TRY IT: Set every line of the listing down again, keeping it identical.

+++ RECORDS SUPPLIED

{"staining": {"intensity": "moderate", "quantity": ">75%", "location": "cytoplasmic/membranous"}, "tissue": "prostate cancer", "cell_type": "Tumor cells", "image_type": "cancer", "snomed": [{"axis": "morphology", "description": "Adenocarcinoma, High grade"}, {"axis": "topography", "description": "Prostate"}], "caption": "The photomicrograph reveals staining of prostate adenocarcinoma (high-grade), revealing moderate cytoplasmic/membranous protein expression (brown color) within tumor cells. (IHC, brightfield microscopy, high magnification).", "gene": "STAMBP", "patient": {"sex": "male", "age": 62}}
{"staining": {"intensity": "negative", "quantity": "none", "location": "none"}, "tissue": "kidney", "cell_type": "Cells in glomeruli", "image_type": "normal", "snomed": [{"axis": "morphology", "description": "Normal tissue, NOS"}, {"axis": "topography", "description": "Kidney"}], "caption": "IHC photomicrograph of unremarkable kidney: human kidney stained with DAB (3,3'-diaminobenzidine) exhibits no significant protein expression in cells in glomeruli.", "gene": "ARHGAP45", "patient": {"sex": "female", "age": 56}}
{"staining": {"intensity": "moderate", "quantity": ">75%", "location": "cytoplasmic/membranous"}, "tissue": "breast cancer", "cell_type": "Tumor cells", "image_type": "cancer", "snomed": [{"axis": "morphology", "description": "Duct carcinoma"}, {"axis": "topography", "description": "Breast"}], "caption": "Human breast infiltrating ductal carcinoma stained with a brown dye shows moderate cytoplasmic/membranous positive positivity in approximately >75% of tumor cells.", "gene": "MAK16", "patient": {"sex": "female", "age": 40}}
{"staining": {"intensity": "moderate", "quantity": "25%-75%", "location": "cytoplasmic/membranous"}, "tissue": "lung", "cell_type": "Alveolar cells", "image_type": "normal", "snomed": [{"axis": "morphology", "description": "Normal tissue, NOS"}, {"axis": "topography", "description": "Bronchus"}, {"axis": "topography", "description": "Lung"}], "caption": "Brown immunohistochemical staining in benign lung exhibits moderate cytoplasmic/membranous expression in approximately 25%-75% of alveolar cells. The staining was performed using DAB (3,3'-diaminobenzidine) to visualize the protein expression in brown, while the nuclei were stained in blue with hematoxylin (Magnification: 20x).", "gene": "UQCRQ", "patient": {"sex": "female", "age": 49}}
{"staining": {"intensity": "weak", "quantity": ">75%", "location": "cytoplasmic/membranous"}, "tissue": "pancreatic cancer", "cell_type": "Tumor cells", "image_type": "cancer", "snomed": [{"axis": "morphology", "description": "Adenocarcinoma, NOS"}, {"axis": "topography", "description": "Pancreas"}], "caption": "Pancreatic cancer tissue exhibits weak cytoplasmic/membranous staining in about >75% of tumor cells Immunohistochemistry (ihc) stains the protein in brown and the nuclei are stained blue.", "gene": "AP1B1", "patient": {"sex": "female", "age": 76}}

++++++

REPLY:
{"staining": {"intensity": "moderate", "quantity": ">75%", "location": "cytoplasmic/membranous"}, "tissue": "prostate cancer", "cell_type": "Tumor cells", "image_type": "cancer", "snomed": [{"axis": "morphology", "description": "Adenocarcinoma, High grade"}, {"axis": "topography", "description": "Prostate"}], "caption": "The photomicrograph reveals staining of prostate adenocarcinoma (high-grade), revealing moderate cytoplasmic/membranous protein expression (brown color) within tumor cells. (IHC, brightfield microscopy, high magnification).", "gene": "STAMBP", "patient": {"sex": "male", "age": 62}}
{"staining": {"intensity": "negative", "quantity": "none", "location": "none"}, "tissue": "kidney", "cell_type": "Cells in glomeruli", "image_type": "normal", "snomed": [{"axis": "morphology", "description": "Normal tissue, NOS"}, {"axis": "topography", "description": "Kidney"}], "caption": "IHC photomicrograph of unremarkable kidney: human kidney stained with DAB (3,3'-diaminobenzidine) exhibits no significant protein expression in cells in glomeruli.", "gene": "ARHGAP45", "patient": {"sex": "female", "age": 56}}
{"staining": {"intensity": "moderate", "quantity": ">75%", "location": "cytoplasmic/membranous"}, "tissue": "breast cancer", "cell_type": "Tumor cells", "image_type": "cancer", "snomed": [{"axis": "morphology", "description": "Duct carcinoma"}, {"axis": "topography", "description": "Breast"}], "caption": "Human breast infiltrating ductal carcinoma stained with a brown dye shows moderate cytoplasmic/membranous positive positivity in approximately >75% of tumor cells.", "gene": "MAK16", "patient": {"sex": "female", "age": 40}}
{"staining": {"intensity": "moderate", "quantity": "25%-75%", "location": "cytoplasmic/membranous"}, "tissue": "lung", "cell_type": "Alveolar cells", "image_type": "normal", "snomed": [{"axis": "morphology", "description": "Normal tissue, NOS"}, {"axis": "topography", "description": "Bronchus"}, {"axis": "topography", "description": "Lung"}], "caption": "Brown immunohistochemical staining in benign lung exhibits moderate cytoplasmic/membranous expression in approximately 25%-75% of alveolar cells. The staining was performed using DAB (3,3'-diaminobenzidine) to visualize the protein expression in brown, while the nuclei were stained in blue with hematoxylin (Magnification: 20x).", "gene": "UQCRQ", "patient": {"sex": "female", "age": 49}}
{"staining": {"intensity": "weak", "quantity": ">75%", "location": "cytoplasmic/membranous"}, "tissue": "pancreatic cancer", "cell_type": "Tumor cells", "image_type": "cancer", "snomed": [{"axis": "morphology", "description": "Adenocarcinoma, NOS"}, {"axis": "topography", "description": "Pancreas"}], "caption": "Pancreatic cancer tissue exhibits weak cytoplasmic/membranous staining in about >75% of tumor cells Immunohistochemistry (ihc) stains the protein in brown and the nuclei are stained blue.", "gene": "AP1B1", "patient": {"sex": "female", "age": 76}}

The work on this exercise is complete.